The two primary musical influences on "Eight Miles High" were Indian sitar player Ravi Shankar (who taught George Harrison how to play that instrument) and avant-garde jazz saxophonist John Coltrane.  According to Roger McGuinn, the only recorded music that the Byrds brought along on the 1965 American tour was a tape with Ravi Shankar ragas on one side and two Coltrane albums on the other.  "We played that damn thing 50 or 100 times through a Fender amplifier" that was plugged into the electrical system of the band's tour RV, McGuinn said.


McGuinn later explained that the Coltrane's "India" was the song that inspired the famous repeated four-note guitar riff that he plays on "Eight Miles High."  Click here to listen to "India" – the saxophone part starts about 35 seconds in.

The B-side of "Eight Miles High" – a song titled "Why" – was influenced more by Shankar's sitar music.  Some people thought that McGuinn was playing a sitar on that song, but he was actually playing his trusty 12-string Rickenbacker guitar through a homemade distortion booster.  Click here to listen to "Why."

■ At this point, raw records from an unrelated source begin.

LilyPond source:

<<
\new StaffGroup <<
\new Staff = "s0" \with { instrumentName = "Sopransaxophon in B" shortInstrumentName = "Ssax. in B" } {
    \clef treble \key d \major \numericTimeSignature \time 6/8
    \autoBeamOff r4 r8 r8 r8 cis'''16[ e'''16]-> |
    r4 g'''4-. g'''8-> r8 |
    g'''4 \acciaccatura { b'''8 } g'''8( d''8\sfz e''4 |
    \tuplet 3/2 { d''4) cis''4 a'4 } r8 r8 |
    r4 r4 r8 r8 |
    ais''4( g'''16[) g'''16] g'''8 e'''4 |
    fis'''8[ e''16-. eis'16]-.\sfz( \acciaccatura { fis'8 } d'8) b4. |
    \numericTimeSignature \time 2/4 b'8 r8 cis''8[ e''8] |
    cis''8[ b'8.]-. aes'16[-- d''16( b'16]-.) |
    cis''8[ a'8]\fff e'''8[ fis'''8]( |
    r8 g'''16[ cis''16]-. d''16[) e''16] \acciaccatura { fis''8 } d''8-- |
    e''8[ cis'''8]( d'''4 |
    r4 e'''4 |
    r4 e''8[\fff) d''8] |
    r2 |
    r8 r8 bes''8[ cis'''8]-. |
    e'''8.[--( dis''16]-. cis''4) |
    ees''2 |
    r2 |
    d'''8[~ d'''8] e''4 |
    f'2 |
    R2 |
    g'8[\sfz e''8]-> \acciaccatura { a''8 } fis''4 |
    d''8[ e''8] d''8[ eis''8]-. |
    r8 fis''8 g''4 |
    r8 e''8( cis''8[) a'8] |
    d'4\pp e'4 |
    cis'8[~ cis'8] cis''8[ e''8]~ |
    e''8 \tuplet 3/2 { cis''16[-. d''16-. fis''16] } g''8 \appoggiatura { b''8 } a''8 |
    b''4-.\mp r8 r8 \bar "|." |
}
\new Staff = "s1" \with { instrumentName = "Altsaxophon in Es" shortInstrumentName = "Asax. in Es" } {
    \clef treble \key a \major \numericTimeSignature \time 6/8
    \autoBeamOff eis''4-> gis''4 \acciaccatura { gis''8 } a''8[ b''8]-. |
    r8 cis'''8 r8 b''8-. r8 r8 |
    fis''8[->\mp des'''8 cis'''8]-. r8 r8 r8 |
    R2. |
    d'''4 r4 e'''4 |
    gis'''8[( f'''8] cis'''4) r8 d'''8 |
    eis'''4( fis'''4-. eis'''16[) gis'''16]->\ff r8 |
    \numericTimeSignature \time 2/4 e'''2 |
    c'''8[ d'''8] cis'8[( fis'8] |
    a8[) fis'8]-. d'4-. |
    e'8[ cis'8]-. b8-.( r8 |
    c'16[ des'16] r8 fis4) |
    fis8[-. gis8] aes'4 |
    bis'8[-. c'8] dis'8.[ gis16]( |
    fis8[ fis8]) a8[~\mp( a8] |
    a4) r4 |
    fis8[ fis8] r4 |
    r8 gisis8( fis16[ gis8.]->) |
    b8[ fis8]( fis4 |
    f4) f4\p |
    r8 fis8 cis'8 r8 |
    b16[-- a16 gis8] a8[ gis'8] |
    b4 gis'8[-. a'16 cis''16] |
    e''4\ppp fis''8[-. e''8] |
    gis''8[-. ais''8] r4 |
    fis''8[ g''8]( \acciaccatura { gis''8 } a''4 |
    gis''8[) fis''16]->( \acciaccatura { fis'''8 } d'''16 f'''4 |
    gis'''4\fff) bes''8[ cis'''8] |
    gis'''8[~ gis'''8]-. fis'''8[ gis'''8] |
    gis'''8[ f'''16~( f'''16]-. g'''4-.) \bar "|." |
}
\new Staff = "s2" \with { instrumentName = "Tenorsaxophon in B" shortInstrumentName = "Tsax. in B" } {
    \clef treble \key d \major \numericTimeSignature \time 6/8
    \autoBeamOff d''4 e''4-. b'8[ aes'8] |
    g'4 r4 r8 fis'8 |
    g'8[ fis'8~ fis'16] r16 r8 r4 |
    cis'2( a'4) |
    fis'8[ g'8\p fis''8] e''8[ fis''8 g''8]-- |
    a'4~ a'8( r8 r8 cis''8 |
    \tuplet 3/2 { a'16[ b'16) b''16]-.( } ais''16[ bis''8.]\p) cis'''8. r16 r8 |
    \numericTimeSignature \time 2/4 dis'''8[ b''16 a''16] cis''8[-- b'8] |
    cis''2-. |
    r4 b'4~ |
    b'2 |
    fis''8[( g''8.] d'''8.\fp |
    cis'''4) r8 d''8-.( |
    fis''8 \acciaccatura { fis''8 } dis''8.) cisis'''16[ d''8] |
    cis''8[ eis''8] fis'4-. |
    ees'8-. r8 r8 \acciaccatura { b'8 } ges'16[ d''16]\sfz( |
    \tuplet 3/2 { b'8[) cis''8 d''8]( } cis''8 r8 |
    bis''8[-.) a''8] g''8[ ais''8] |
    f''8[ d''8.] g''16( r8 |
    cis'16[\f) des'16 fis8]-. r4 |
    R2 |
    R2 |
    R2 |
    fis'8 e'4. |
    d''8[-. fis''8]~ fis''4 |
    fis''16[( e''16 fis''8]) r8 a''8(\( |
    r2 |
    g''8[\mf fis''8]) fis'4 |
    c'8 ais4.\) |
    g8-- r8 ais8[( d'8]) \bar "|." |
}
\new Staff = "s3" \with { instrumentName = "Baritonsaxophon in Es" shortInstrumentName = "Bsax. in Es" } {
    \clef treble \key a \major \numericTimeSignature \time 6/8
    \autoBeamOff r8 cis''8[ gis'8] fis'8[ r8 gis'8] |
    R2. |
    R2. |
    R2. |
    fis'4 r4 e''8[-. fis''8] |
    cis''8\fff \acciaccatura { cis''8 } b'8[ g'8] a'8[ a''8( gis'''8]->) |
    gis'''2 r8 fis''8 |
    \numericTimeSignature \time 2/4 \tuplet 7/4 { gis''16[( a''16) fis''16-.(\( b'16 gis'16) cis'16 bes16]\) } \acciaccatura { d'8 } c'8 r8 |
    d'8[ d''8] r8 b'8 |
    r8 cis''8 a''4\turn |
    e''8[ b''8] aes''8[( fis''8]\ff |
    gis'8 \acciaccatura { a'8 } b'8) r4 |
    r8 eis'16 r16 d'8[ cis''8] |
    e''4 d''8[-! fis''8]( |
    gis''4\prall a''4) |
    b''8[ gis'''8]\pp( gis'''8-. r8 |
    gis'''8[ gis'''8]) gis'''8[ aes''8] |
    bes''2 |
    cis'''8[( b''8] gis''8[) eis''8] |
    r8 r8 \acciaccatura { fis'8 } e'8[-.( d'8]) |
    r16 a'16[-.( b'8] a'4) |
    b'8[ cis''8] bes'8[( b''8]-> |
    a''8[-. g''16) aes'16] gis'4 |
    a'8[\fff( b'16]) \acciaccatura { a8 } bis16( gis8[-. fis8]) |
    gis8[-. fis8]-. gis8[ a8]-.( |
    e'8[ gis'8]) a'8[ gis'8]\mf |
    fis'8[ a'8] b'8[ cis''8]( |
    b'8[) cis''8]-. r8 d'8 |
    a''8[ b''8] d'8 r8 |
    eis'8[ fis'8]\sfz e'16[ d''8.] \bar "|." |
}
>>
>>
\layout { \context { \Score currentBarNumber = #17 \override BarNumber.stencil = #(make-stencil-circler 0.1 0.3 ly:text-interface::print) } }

"Eight Miles High" was first recorded on December 22, 1965, at RCA Studios in Hollywood.  But the Byrds' record label was Columbia, which insisted that the song be re-recorded at that company's record studio.

Click here to listen to the original version of the song.  It's very interesting, but sounds rough and unfinished in spots.  McGuinn's guitar sounds quite different.

Last but certainly not least, click here to listen to the version of "Eight Miles High" that we know today.

It begins with an ominous-sounding Chris Hillman bass line, includes McGuinn's Coltrane-style 12-string solos, and features "ghostly and uplifting" harmonies (to quote Richie Unterberger's history of folk-rock music, appropriately titled Eight Miles High).  The ending is evocative of an airplane hitting the tarmac and cruising to a stop – the perfect finale to a truly perfect song.

Everyone from Leo Kottke to Roxy Music to Hüsker Dü to Golden Earring has covered "Eight Miles High."  Some of the cover versions are very good, but let's not kid ourselves – you can't improve on perfection.